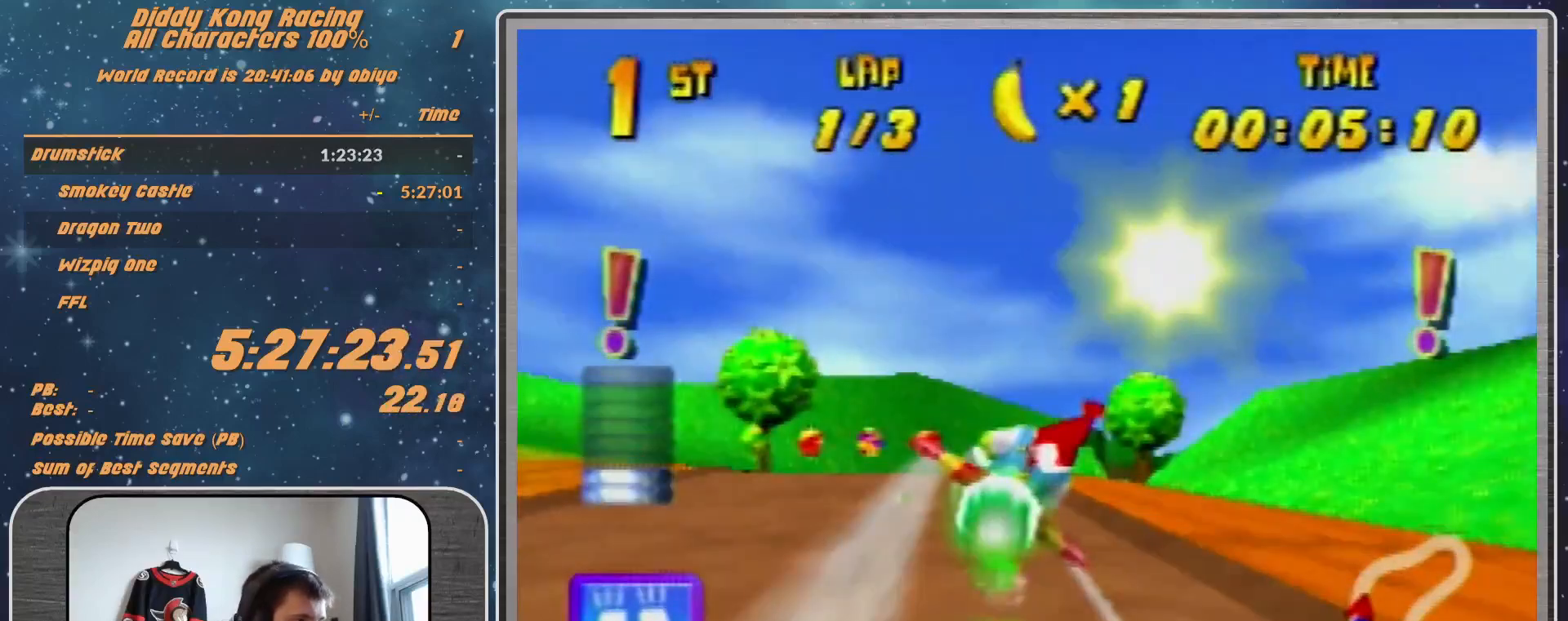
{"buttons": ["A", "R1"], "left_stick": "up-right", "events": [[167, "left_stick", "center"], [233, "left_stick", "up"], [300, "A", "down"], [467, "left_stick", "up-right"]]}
--
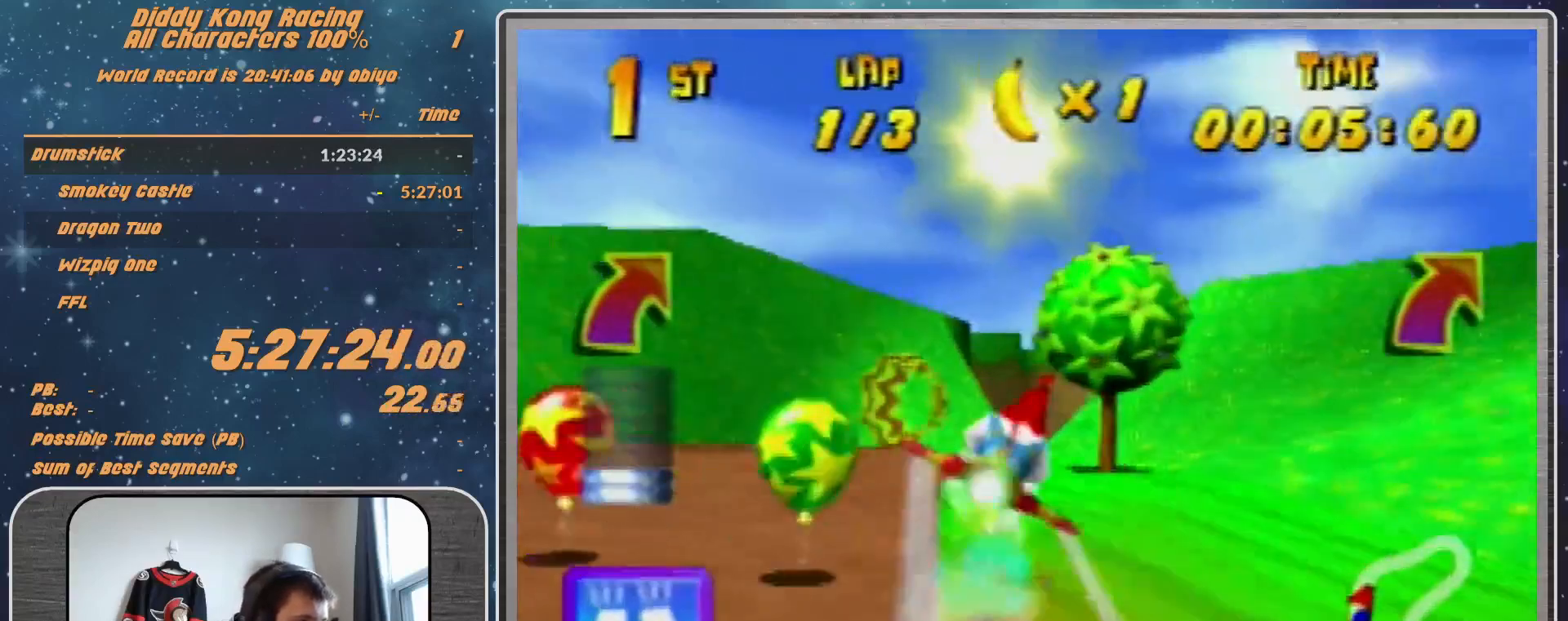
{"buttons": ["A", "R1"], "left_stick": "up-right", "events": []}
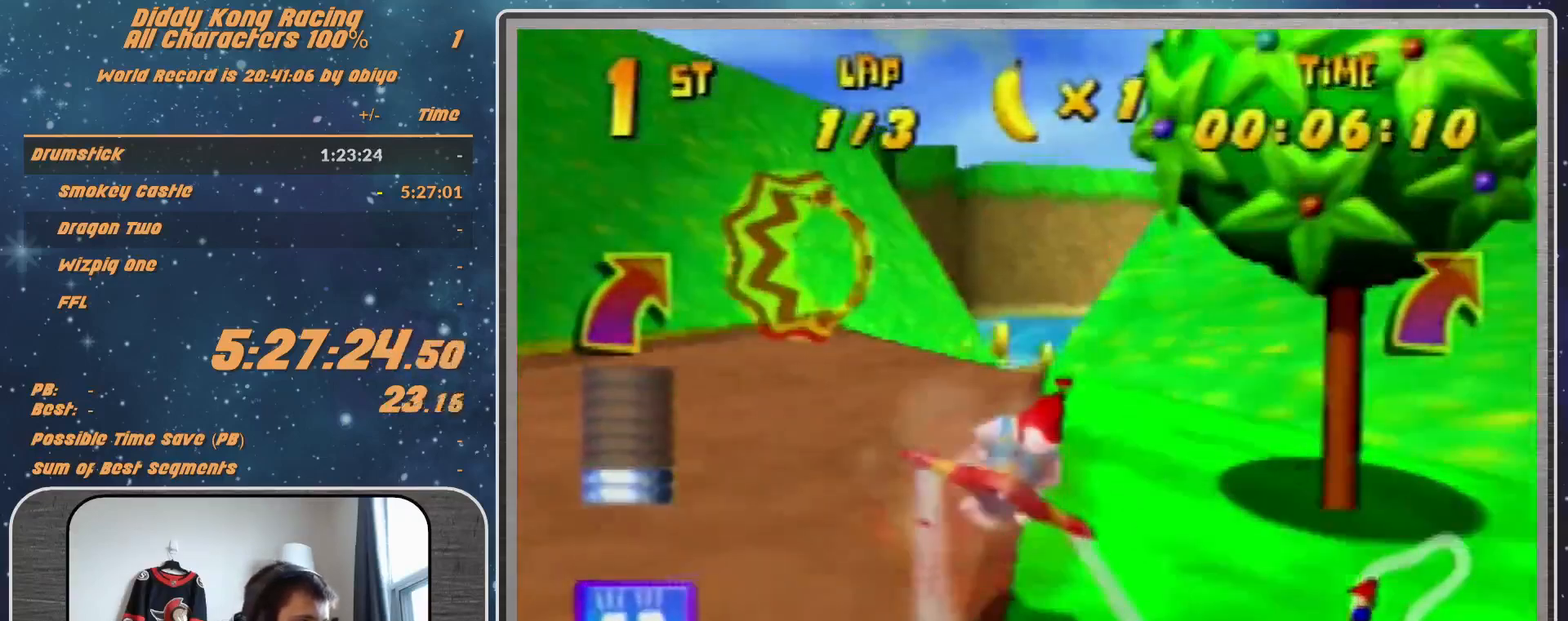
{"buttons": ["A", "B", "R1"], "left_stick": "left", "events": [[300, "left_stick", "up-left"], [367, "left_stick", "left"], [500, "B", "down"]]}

**What you are asked to do**
Search the material above for the word "right", and return each line that holds it.

**Finished exercise**
{"buttons": ["A", "R1"], "left_stick": "up-right", "events": [[167, "left_stick", "center"], [233, "left_stick", "up"], [300, "A", "down"], [467, "left_stick", "up-right"]]}
{"buttons": ["A", "R1"], "left_stick": "up-right", "events": []}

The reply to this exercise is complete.